Collected data

+ + +

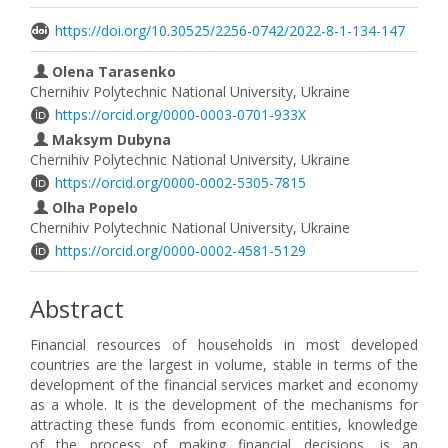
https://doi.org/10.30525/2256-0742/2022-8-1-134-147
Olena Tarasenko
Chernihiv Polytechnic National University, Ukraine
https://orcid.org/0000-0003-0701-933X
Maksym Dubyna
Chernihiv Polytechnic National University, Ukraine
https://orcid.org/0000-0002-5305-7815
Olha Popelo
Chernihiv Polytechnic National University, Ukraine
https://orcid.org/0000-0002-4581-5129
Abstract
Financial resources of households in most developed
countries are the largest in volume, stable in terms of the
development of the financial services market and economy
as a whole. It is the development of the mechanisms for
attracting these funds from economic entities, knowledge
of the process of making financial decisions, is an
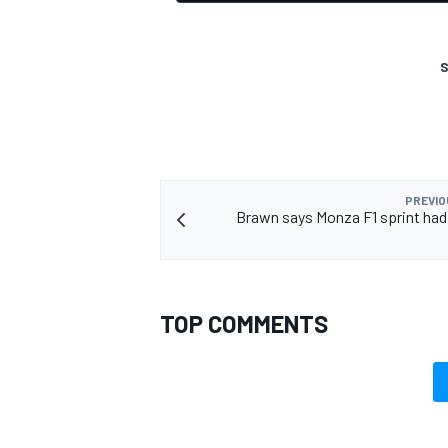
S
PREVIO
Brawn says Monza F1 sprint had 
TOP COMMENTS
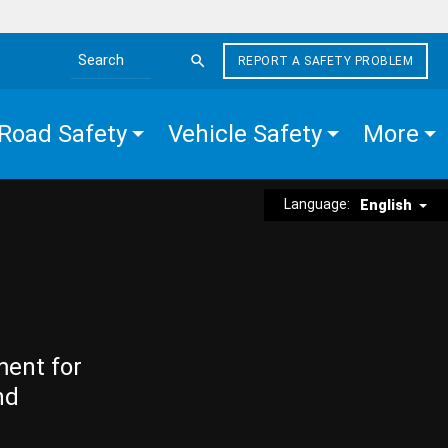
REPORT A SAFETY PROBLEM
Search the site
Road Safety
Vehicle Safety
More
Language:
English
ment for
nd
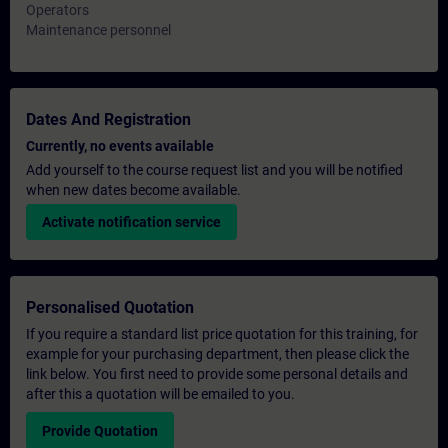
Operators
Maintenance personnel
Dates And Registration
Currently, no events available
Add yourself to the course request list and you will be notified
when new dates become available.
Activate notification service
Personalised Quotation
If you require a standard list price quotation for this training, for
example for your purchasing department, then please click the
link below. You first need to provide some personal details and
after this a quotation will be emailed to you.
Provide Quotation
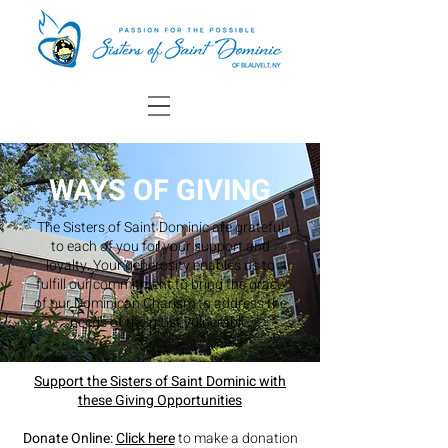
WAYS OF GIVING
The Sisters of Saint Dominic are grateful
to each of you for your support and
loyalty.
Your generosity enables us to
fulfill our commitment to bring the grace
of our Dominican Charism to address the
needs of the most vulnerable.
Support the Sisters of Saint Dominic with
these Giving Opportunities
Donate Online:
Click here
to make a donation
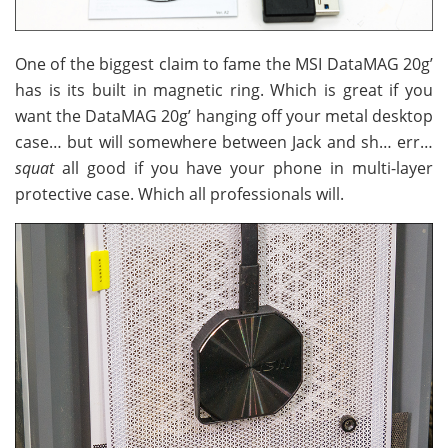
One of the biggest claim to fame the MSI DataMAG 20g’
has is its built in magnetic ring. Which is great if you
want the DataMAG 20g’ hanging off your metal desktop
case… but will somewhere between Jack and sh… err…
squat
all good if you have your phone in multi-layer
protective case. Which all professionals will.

+ + +

### [EXERCISE PROMPT]
For the string "these", show each line of the entries above where it occurs.

### [TASK ANSWER]
attracting these funds from economic entities, knowledge
these Giving Opportunities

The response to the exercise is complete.